Como una isla verde en el corazón de la ciudad, los jardines de la Atalaya, encierran una gran variedad de especies de árboles y arbustos, algunas de las cuales presentan ejemplares de singular interés.

        Se cree que fue un general ingles el que compró en la parte más alta ("atalaya") del Jerez de aquella época, La Atalaya, unas tierras en la zona norte de la ciudad, en las que construyó un palacio de estilo neoclásico-victoriano, rodeado de jardines hacia 1850.

        Los jardines tienen una extensión de unos 18.000 m2 y poseen ejemplares de árboles centenarios (araucaria, pino canario,...) y fueron construidos jugando con varias alturas y dotados de estanque, fuente, bosquete, parterres… todo según el modelo de paisajismo francés imperante en el siglo XIX. Los Jardines de la Atalaya son declarados Bien de Interés Cultural como jardines históricos y catalogados como Patrimonio Histórico Andaluz. 

    Este mágico lugar ofrece aromáticos laureles, aligustres matizados de hojas verde amarillentas, enormes yucas y almeces nos seducirán durante el paseo, junto a especies como el OMBÚ, EL CIPRÉS DE ARIZONA, O EL GINGO que se oculta tras uno de los edificios de la entrada.
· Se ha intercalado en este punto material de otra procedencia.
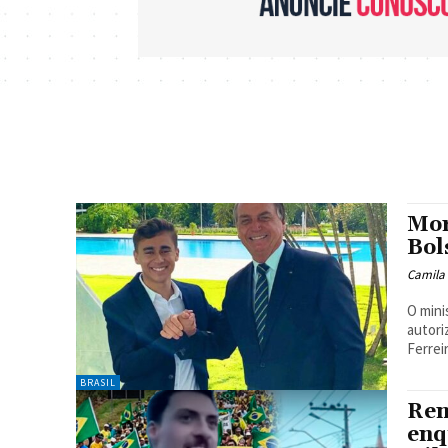
Mor
Bol
Camila
O mini
autori
Ferrei
BRASIL
Ren
enq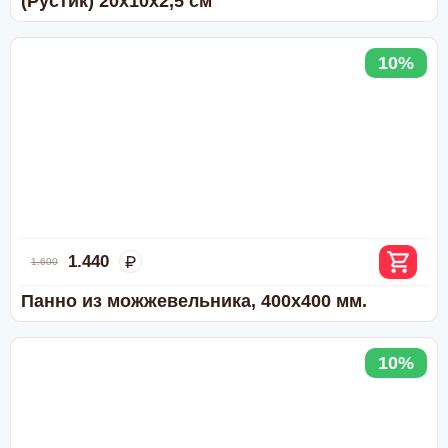
(Рустик) 20х10х2,5 см
10%
1.440
1.600
Панно из можжевельника, 400х400 мм.
10%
      Figuran en la Ruta 3 "Paseo por parques y jardines históricos del oeste" de la llamada RUTA DE LAS ESPECIES, en las que conocer la arboleda y los espacios verdes más destacables de Jerez. En el Jardin Central encontramos una elegante ARAUCARIA O ÁRBOL DE PISOS, de porte piramidal y cuyas ramas dispuestas en pisos la hacen fácilmente reconocible; un PINO CANARIO que presenta las hojas o acículas en grupos de tres, a diferencia de la mayoría de los pinos que muestran sus hojas en pareja; y una enorme MACLURA O ÁRBOL DE LOUSIANA, de más de 100 años.